A third of FCPD officers considered leaving during pandemic, new report says

A Fairfax County police SUV with lights on (file photo)

A new report on COVID-19’s impact on policing found some dissatisfaction among officers with how the Fairfax County Police Department responded to the pandemic, along with a significant decrease in community engagement.

Made public earlier this month, the report looked into the pandemic’s impact on policing in Fairfax County. The study was a partnership between the police department and George Mason University’s Center for Evidence-Based Crime Policy (GMU-CEBCP).

Sworn officers gave FCPD “relatively lower ratings” for its overall Covid response, highlighting a “perceived unfairness” and inconsistency in how the department dealt with leave policies, remote work, and adherence to mask-wearing, vaccinations, and social distancing.

Because of those concerns and a “negative reaction to broader local and national criminal justice issues,” more than a third of sworn officers who responded to surveys expressed interest in leaving the force after the first year of the pandemic, the report says.

“This sentiment was more pronounced in non-White or Hispanic officers and those more likely to experience work-related or personal stress during the initial months of the pandemic and one year later,” the report said.

There were also initial challenges in the department with obtaining personal protective equipment and a “lack of data, data sharing, and communication,” per the report.
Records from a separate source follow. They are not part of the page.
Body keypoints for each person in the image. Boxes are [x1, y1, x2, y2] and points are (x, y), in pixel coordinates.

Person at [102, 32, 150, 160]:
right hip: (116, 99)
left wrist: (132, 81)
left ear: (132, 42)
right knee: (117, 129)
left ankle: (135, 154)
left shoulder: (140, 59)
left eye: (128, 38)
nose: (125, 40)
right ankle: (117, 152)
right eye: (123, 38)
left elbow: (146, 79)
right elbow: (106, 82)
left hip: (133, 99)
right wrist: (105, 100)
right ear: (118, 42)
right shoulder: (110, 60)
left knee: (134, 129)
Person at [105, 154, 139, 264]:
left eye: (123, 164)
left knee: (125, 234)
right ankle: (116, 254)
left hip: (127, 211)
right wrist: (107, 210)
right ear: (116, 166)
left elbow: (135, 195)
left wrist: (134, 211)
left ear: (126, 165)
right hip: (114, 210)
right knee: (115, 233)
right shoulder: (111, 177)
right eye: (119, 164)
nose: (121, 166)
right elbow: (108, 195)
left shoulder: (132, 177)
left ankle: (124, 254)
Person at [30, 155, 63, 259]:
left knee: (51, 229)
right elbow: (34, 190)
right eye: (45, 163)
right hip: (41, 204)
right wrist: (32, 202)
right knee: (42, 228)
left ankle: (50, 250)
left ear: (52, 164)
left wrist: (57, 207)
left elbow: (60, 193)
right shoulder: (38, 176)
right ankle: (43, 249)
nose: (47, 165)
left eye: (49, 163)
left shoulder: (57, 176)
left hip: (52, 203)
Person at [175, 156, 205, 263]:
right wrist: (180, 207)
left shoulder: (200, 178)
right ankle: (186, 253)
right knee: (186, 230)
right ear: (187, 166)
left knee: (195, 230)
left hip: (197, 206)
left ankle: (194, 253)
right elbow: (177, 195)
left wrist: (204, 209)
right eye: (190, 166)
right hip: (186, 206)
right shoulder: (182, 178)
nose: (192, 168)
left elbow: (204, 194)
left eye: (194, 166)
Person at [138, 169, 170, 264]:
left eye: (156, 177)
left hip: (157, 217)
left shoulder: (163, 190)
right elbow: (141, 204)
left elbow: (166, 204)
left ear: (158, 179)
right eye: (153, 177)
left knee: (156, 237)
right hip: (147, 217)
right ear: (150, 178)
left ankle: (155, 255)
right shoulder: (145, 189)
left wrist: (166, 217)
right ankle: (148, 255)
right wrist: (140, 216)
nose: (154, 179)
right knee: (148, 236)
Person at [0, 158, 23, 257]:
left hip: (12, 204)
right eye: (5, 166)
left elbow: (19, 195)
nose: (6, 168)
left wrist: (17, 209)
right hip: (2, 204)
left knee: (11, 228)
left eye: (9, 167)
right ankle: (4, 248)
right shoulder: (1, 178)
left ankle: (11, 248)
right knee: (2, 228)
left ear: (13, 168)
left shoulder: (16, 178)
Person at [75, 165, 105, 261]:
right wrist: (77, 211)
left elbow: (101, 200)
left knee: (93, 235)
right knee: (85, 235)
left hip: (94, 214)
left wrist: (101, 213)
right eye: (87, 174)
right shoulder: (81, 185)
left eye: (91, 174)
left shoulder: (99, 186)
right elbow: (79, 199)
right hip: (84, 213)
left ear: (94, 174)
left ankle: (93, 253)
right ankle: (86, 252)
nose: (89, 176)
“One additional challenge noted in the open-ended survey responses and some interviews was that there was no communication mechanism to reach every officer in the FCPD quickly,” the report said.

FCPD’s public affairs bureau told FFXnow by email that the “law enforcement profession has been facing retention and recruitment challenges for several years, but these challenges are not isolated to Fairfax County or the pandemic.”

Under a personnel emergency since August, the department noted that the county has made some effort to correct staffing issues in recent months, approving a one-time hazard pay bonus of $2,000 and “pandemic appreciation leave” for employees who couldn’t take leave during 2020.

In general, though, the report suggests low morale over the last several years had less to do with Covid than with fallout from George Floyd’s murder and the resulting nationwide protests in the summer of 2020.

“Although not confirmed by survey data, interviewees suggested that morale was impacted much more by Floyd’s murder and the ensuing protests against the police than by COVID,” it reads.

The study found some faults with how police have dealt with the public and handled “crime and disorder,” pointing to a reduction of “in-person community-policing activities” and a shift towards handling calls remotely.

While somewhat unavoidable, the report says some of the public “felt that service provided remotely was less effective,” and the department has been “slow” to return to the normal levels of community policing activity.

When asked about this, FCPD referenced a 2021 survey that was publicly released this past August that noted “most” of those who responded to the survey “were satisfied with the Fairfax County Police Department” and that more people think FCPD does a better job communicating than in 2015.

The report says county police struggled to adapt to a well-documented increase in mental health calls, particularly in the early stages of the pandemic. FCPD said it is working to address this challenge.

“With the support of the Sharon Bulova Center for Community Health, FCPD has expanded our co-responder program, which allows for clinicians to respond with officers to mental health calls for service,” the department told FFXnow.

The report noted that changes in people’s everyday routines early on in the pandemic altered “many longstanding calls for service and crime patterns.” The county saw a “significant decline” in service calls overall as well as specific types of calls, particularly traffic crashes and deaths.

Similar service call patterns and staffing challenges have been reported in other law enforcement agencies across the country, according to the report.

The report praised the department for “quickly” implementing strategies to keep officers safe from Covid, such as using the “existing infrastructure of a health safety unit to quickly implement infectious disease control.”

“Like all professions, law enforcement was not immune to the pandemic. We value the GMU study and the recommendations they provided,” the FCPD said.